In mathematics, Schur's inequality, named after Issai Schur, establishes that for all non-negative real numbers x, y, z, and t>0,

${\displaystyle x^{t}(x-y)(x-z)+y^{t}(y-z)(y-x)+z^{t}(z-x)(z-y)\geq 0}$

with equality if and only if x = y = z or two of them are equal and the other is zero. When t is an even positive integer, the inequality holds for all real numbers x, y and z.

When ${\displaystyle t=1}$, the following well-known special case can be derived:

${\displaystyle x^{3}+y^{3}+z^{3}+3xyz\geq xy(x+y)+xz(x+z)+yz(y+z)}$

Since the inequality is symmetric in ${\displaystyle x,y,z}$ we may assume without loss of generality that ${\displaystyle x\geq y\geq z}$. Then the inequality

${\displaystyle (x-y)[x^{t}(x-z)-y^{t}(y-z)]+z^{t}(x-z)(y-z)\geq 0}$

clearly holds, since every term on the left-hand side of the inequality is non-negative. This rearranges to Schur's inequality.

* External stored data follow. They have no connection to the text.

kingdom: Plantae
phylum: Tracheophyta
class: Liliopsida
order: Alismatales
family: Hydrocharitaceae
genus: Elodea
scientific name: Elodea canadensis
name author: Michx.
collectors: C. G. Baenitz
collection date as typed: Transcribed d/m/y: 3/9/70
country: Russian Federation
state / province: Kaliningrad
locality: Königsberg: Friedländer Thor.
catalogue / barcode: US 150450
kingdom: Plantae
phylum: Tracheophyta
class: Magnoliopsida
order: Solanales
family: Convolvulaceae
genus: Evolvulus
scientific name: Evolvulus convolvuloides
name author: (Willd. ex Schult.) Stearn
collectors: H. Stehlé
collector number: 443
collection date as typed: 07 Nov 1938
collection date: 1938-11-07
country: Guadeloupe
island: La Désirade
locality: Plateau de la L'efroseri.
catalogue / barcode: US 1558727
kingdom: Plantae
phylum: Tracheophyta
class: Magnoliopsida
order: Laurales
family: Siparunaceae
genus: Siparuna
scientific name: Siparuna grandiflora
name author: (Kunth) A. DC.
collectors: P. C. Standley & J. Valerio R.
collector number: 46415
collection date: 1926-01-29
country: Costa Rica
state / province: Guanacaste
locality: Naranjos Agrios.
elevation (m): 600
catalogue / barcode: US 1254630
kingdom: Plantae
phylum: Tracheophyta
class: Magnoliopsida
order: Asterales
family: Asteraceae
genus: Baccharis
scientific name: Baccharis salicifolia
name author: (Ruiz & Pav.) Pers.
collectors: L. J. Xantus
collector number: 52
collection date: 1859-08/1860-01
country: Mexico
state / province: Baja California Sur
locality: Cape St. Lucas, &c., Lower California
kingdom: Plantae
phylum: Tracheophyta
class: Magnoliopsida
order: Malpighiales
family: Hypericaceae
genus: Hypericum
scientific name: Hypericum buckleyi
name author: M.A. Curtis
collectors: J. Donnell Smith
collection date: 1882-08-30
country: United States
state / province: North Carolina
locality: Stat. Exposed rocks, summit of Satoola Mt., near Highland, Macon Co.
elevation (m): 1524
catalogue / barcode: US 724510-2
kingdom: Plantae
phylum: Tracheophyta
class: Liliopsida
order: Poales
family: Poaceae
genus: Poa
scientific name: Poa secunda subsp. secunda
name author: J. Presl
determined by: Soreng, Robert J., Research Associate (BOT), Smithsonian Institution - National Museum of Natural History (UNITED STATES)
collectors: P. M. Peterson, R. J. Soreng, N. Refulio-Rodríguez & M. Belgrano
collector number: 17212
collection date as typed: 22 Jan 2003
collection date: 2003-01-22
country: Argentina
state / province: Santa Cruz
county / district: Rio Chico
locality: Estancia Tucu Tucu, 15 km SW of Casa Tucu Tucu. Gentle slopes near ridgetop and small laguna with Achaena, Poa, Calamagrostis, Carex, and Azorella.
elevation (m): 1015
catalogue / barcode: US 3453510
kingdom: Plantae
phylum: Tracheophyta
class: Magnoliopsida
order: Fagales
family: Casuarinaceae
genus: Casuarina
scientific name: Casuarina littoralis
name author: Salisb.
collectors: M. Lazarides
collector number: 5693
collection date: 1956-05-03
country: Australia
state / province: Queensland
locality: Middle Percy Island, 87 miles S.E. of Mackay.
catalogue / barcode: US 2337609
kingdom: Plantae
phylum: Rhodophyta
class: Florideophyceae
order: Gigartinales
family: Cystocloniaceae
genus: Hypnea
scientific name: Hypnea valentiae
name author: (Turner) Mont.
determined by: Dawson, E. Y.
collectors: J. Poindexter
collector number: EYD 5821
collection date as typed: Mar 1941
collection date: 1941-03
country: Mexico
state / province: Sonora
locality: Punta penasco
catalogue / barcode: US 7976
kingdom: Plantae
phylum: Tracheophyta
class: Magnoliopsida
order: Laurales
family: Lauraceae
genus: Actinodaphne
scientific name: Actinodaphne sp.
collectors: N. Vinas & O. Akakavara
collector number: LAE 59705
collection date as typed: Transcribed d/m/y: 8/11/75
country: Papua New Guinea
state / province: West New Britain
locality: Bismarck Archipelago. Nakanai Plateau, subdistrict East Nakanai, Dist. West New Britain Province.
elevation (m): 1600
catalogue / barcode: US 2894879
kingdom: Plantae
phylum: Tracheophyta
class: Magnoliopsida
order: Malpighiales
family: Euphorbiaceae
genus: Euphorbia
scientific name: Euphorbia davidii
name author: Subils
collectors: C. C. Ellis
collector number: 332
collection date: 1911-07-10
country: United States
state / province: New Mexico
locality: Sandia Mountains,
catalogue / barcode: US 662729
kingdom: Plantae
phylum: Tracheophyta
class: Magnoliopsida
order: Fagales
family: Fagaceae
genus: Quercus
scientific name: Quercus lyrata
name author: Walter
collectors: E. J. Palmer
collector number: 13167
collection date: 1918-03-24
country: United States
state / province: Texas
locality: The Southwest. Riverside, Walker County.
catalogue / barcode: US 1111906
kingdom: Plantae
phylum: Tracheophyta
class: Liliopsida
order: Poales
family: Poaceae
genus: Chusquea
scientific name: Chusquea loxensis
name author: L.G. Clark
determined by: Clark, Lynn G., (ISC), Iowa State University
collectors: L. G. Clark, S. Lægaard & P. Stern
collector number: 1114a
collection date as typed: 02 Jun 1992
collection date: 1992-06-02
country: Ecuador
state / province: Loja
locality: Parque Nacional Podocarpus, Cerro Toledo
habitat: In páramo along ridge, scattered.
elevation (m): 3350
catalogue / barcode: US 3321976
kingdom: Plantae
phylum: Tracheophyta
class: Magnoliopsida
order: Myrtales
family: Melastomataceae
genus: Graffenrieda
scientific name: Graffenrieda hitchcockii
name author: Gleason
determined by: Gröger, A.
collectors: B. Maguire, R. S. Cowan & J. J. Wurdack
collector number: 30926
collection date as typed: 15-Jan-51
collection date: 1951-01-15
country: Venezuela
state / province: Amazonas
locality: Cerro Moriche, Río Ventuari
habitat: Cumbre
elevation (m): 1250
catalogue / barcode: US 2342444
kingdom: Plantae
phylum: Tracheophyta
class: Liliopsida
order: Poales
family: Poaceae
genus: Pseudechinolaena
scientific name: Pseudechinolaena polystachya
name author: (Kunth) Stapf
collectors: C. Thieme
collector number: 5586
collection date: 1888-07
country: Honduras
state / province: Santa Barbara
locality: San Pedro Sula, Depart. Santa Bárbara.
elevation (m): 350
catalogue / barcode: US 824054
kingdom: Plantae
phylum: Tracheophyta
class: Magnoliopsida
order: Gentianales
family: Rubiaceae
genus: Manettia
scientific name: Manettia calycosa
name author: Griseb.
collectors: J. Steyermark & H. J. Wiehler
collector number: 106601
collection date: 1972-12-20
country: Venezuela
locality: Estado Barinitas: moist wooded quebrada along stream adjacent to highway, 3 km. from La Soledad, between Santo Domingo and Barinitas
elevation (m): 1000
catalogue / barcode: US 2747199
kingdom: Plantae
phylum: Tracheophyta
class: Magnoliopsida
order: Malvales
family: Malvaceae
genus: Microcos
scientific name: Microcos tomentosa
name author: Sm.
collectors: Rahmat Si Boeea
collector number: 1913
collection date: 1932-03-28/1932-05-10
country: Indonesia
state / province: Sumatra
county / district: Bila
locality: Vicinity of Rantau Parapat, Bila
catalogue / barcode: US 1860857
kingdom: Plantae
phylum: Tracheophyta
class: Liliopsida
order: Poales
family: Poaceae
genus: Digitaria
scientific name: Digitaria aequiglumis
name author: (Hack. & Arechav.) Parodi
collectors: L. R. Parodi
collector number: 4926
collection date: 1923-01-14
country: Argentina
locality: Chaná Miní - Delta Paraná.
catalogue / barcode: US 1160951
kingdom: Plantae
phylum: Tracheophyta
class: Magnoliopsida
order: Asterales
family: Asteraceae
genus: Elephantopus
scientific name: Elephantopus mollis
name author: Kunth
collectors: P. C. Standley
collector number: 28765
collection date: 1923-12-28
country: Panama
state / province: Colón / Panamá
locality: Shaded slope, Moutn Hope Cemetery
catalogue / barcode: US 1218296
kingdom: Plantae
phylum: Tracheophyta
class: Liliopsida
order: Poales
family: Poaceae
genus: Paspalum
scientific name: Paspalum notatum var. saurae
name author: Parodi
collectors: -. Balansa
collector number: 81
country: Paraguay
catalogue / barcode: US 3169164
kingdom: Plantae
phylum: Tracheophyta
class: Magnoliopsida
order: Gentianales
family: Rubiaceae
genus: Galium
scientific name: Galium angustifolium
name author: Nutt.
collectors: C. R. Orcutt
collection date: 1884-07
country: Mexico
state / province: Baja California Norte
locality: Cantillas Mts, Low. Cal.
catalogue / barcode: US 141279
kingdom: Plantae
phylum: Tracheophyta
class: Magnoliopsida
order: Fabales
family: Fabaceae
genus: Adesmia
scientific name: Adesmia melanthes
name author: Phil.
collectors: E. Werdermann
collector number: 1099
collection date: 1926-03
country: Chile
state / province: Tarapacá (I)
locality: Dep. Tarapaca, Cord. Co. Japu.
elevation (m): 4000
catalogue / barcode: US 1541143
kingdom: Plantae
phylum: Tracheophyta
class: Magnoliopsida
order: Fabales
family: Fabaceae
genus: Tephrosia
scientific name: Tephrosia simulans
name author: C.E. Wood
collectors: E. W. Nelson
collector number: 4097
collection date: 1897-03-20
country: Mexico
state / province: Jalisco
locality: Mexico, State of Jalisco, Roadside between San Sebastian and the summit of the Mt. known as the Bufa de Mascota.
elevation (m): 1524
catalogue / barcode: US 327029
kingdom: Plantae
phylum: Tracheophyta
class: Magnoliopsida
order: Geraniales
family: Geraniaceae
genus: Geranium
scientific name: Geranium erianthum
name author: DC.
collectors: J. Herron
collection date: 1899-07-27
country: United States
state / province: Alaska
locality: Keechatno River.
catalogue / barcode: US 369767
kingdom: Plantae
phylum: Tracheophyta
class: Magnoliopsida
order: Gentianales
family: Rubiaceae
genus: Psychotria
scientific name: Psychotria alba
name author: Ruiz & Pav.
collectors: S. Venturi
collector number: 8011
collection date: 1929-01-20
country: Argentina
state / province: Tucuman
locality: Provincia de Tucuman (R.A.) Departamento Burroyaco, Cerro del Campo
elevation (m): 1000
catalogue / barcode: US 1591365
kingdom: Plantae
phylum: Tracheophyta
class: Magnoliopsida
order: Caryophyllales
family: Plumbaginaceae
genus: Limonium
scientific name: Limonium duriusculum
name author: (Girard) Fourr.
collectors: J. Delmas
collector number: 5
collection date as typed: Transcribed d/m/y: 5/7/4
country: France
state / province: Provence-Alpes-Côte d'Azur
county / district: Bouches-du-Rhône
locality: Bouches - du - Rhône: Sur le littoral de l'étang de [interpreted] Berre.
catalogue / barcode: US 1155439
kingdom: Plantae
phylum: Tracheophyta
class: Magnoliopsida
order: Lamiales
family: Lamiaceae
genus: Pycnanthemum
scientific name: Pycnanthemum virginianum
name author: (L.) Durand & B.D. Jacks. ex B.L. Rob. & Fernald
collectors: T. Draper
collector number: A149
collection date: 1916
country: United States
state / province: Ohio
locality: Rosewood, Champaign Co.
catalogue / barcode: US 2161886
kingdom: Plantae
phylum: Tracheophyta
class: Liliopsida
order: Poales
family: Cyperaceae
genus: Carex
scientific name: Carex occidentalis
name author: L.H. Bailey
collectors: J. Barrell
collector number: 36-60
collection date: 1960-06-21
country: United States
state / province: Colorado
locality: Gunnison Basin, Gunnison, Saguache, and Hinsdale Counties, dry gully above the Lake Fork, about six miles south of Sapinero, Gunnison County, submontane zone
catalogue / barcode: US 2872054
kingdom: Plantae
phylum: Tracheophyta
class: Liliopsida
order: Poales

A generalization of Schur's inequality is the following: Suppose a,b,c are positive real numbers. If the triples (a,b,c) and (x,y,z) are similarly sorted, then the following inequality holds:

${\displaystyle a(x-y)(x-z)+b(y-z)(y-x)+c(z-x)(z-y)\geq 0.}$

In 2007, Romanian mathematician Valentin Vornicu showed that a yet further generalized form of Schur's inequality holds:

Consider ${\displaystyle a,b,c,x,y,z\in \mathbb {R} }$, where ${\displaystyle a\geq b\geq c}$, and either ${\displaystyle x\geq y\geq z}$ or ${\displaystyle z\geq y\geq x}$. Let ${\displaystyle k\in \mathbb {Z} ^{+}}$, and let ${\displaystyle f:\mathbb {R} \rightarrow \mathbb {R} _{0}^{+}}$ be either convex or monotonic. Then,

${\displaystyle {f(x)(a-b)^{k}(a-c)^{k}+f(y)(b-a)^{k}(b-c)^{k}+f(z)(c-a)^{k}(c-b)^{k}\geq 0}.}$

The standard form of Schur's is the case of this inequality where x = a, y = b, z = c, k = 1, ƒ(m) = m^r.^[1]

Another possible extension states that if the non-negative real numbers ${\displaystyle x\geq y\geq z\geq v}$ with and the positive real number t are such that x + v ≥ y + z then^[2]

${\displaystyle x^{t}(x-y)(x-z)(x-v)+y^{t}(y-x)(y-z)(y-v)+z^{t}(z-x)(z-y)(z-v)+v^{t}(v-x)(v-y)(v-z)\geq 0.}$